The thing about a slasher flick is that characters without depth are just fodder. It’s impossible to build tension when there aren’t any emotional stakes for the audience. Filmmakers have to make viewers care about the pretty people that are about to get chopped up, or we just root for the bad guy. Rooting for the bad guy is a danger sign that a franchise is beginning to suffer from fatigue. When it no longer matters who Freddy is cutting up, as long as Freddy is cutting someone up, it becomes clear to the audience that they’re watching a product as much as they are a film.
Things begin to look up in the last half hour, when a throwaway line from Freddy reveals his motivations, and there are some clever storytelling twists. By then, viewers will have been fed an hour’s worth of fast food filmmaking, and the whole package is beyond saving. That’s too bad, because there is a better movie lurking somewhere in this film’s inanity.
But, franchises rarely recover from a descent into the ordinary. This film is a warning for fans of the Nightmare franchise. The powers that be are no longer concerned with doing anything new. They will provide the blood and the bodies, Freddy Krueger will provide the quips, and in return, viewers will provide their money. That’s a cynical appraisal of this film, but I think it’s deserved.
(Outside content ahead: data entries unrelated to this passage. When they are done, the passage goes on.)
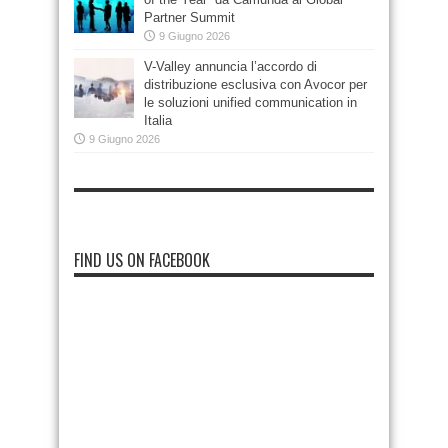
Partner Summit
9 Giugno 2026
V-Valley annuncia l’accordo di
distribuzione esclusiva con Avocor per
le soluzioni unified communication in
Italia
9 Giugno 2026
FIND US ON FACEBOOK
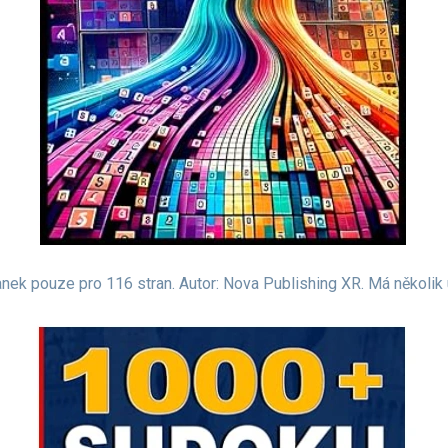
anek pouze pro 116 stran. Autor: Nova Publishing XR. Má několik 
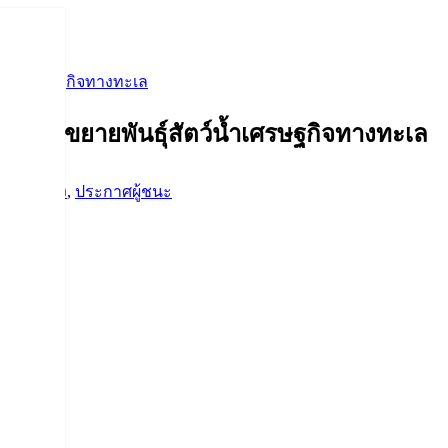
ว์น้ำเศรษฐกิจทางทะเล
รงการขยายพันธุ์สัตว์น้ำเศรษฐกิจทางทะเล
ดซื้อจัดจ้าง
,
ประกาศผู้ชนะ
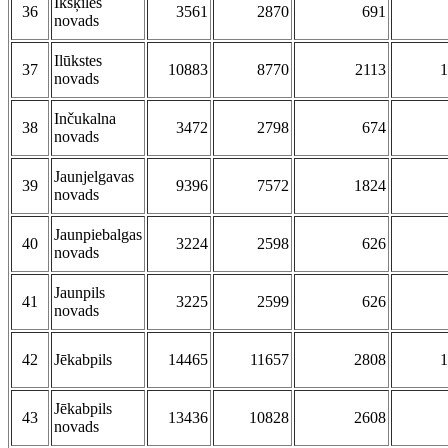
Ikšķiles
36
3561
2870
691
novads
Ilūkstes
37
10883
8770
2113
1
novads
Inčukalna
38
3472
2798
674
novads
Jaunjelgavas
39
9396
7572
1824
novads
Jaunpiebalgas
40
3224
2598
626
novads
Jaunpils
41
3225
2599
626
novads
42
Jēkabpils
14465
11657
2808
1
Jēkabpils
43
13436
10828
2608
novads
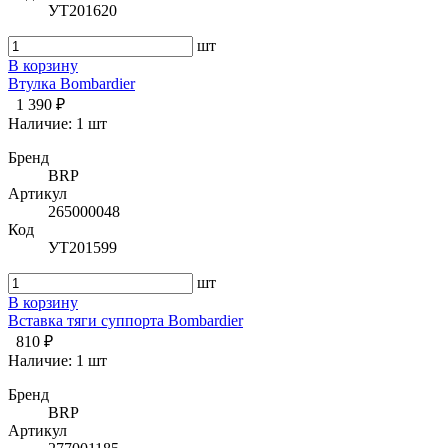
УТ201620
шт
В корзину
Втулка Bombardier
1 390 ₽
Наличие:
1 шт
Бренд
BRP
Артикул
265000048
Код
УТ201599
шт
В корзину
Вставка тяги суппорта Bombardier
810 ₽
Наличие:
1 шт
Бренд
BRP
Артикул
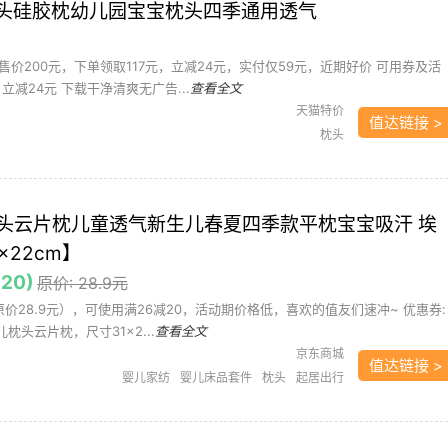
儿枕头硅胶枕幼儿园宝宝枕头四季通用透气
价200元，下单领取117元，立减24元，实付仅59元，近期好价 可用券及活
、立减24元 下载干净清爽无广告...
查看全文
天猫特价
值达链接 >
枕头
头云片枕儿童透气新生儿春夏四季款平枕宝宝吸汗 埃
×22cm】
20)
原价: 28.9元
原价28.9元），可使用满26减20，活动期价格低，喜欢的值友们速冲~ 优惠券:
儿枕头云片枕，尺寸31×2...
查看全文
京东商城
值达链接 >
婴儿家纺
婴儿床品套件
枕头
起居出行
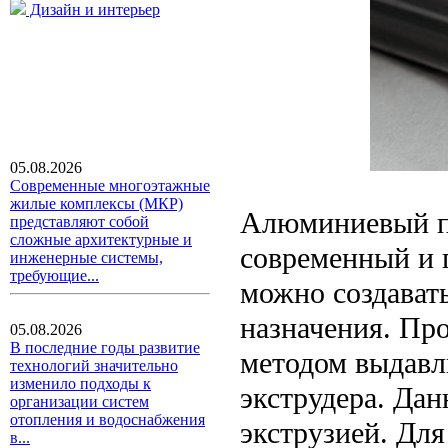
Дизайн и интерьер
05.08.2026
Современные многоэтажные
жилые комплексы (МКР)
Алюминиевый пр
представляют собой
сложные архитектурные и
современный и 
инженерные системы,
требующие...
можно создават
назначения. Пр
05.08.2026
В последние годы развитие
методом выдавл
технологий значительно
изменило подходы к
экструдера. Дан
организации систем
отопления и водоснабжения
экструзией. Дл
в...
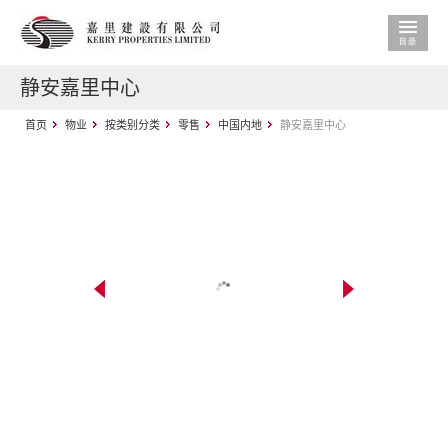
静安嘉里中心
首页
物业
按类别分类
零售
中国内地
静安嘉里中心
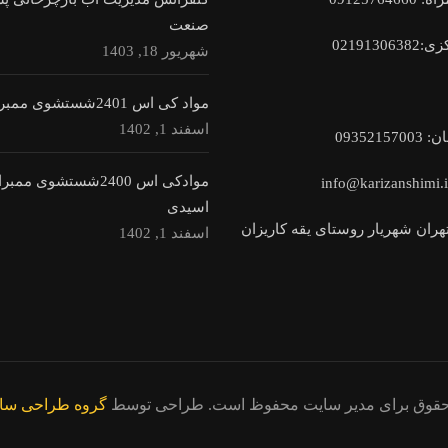
صنعت
زی:
02191306382
شهریور 18, 1403
مواد کی اس 2401شستشوی ممبران قلیا
اسفند 1, 1402
ان:
9352157003
0
موادکی اس 2400شستشوی ممب
اسیدی
هران شهریار روستای یقه کاریزان
اسفند 1, 1402
حقوق برای مدیر سایت محفوظ است. طراحی توسط
گروه طراحی سای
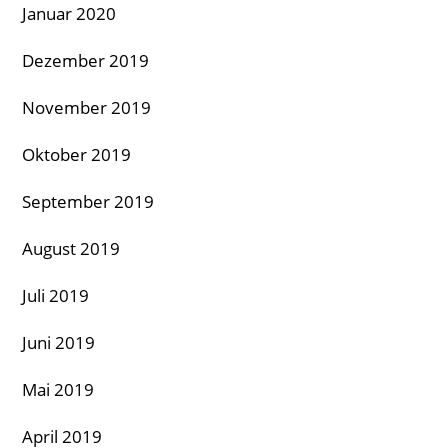
Januar 2020
Dezember 2019
November 2019
Oktober 2019
September 2019
August 2019
Juli 2019
Juni 2019
Mai 2019
April 2019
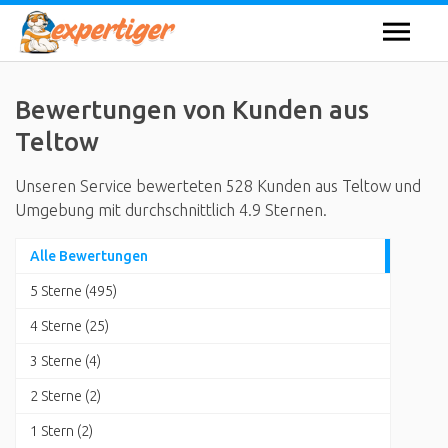
Bewertungen von Kunden aus
Teltow
Unseren Service bewerteten 528 Kunden aus Teltow und
Umgebung mit durchschnittlich 4.9 Sternen.
Alle Bewertungen
5 Sterne (495)
4 Sterne (25)
3 Sterne (4)
2 Sterne (2)
1 Stern (2)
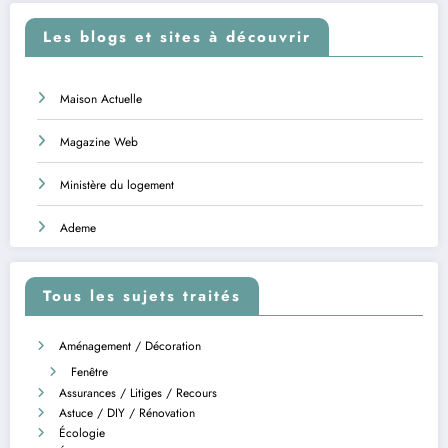
Les blogs et sites à découvrir
Maison Actuelle
Magazine Web
Ministère du logement
Ademe
Tous les sujets traités
Aménagement / Décoration
Fenêtre
Assurances / Litiges / Recours
Astuce / DIY / Rénovation
Écologie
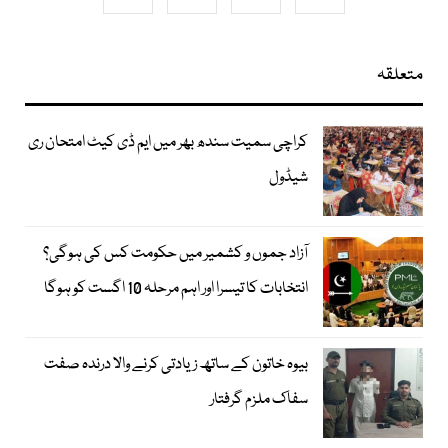
متعلقہ
کراچی سمیت سندھ بھر میں ایم ڈی کیٹ امتحان ری
شیڈول
آزاد جموں و کشمیر میں حکومت کس کی ہوگی؟
انتخابات کا تیسرا اور اہم مرحلہ 10 اگست کو ہوگا
بیوہ خاتون کے ساتھ زیادتی کرنے والا درندہ صفت
سفاک ملزم گرفتار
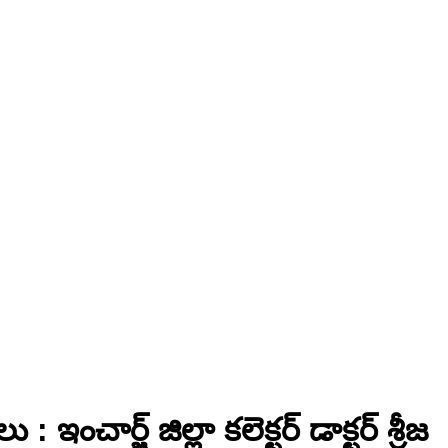
ర్జ్ జిల్లా కలెక్టర్ డాక్టర్ శ్రీజ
Unlike its predecessor, A Nightmare on Elm Street 4: The Dream Master does not crack the top fifty of the Watchability Index. Rather, it is consigned to the anonymous middle, where languishes forgettable films such as End of Days and The Skeptic. Dream Master was marginally more watchable than The Eye, so it takes over that spot at #179. This one is for fans of the franchise. Otherwise, I think potential viewers can skip it.
Keep a close eye out for scream queen Linnea Quigley. She was on screen for about five seconds in total, and still managed to show her breasts. That is some dedication to gratuitous nudity.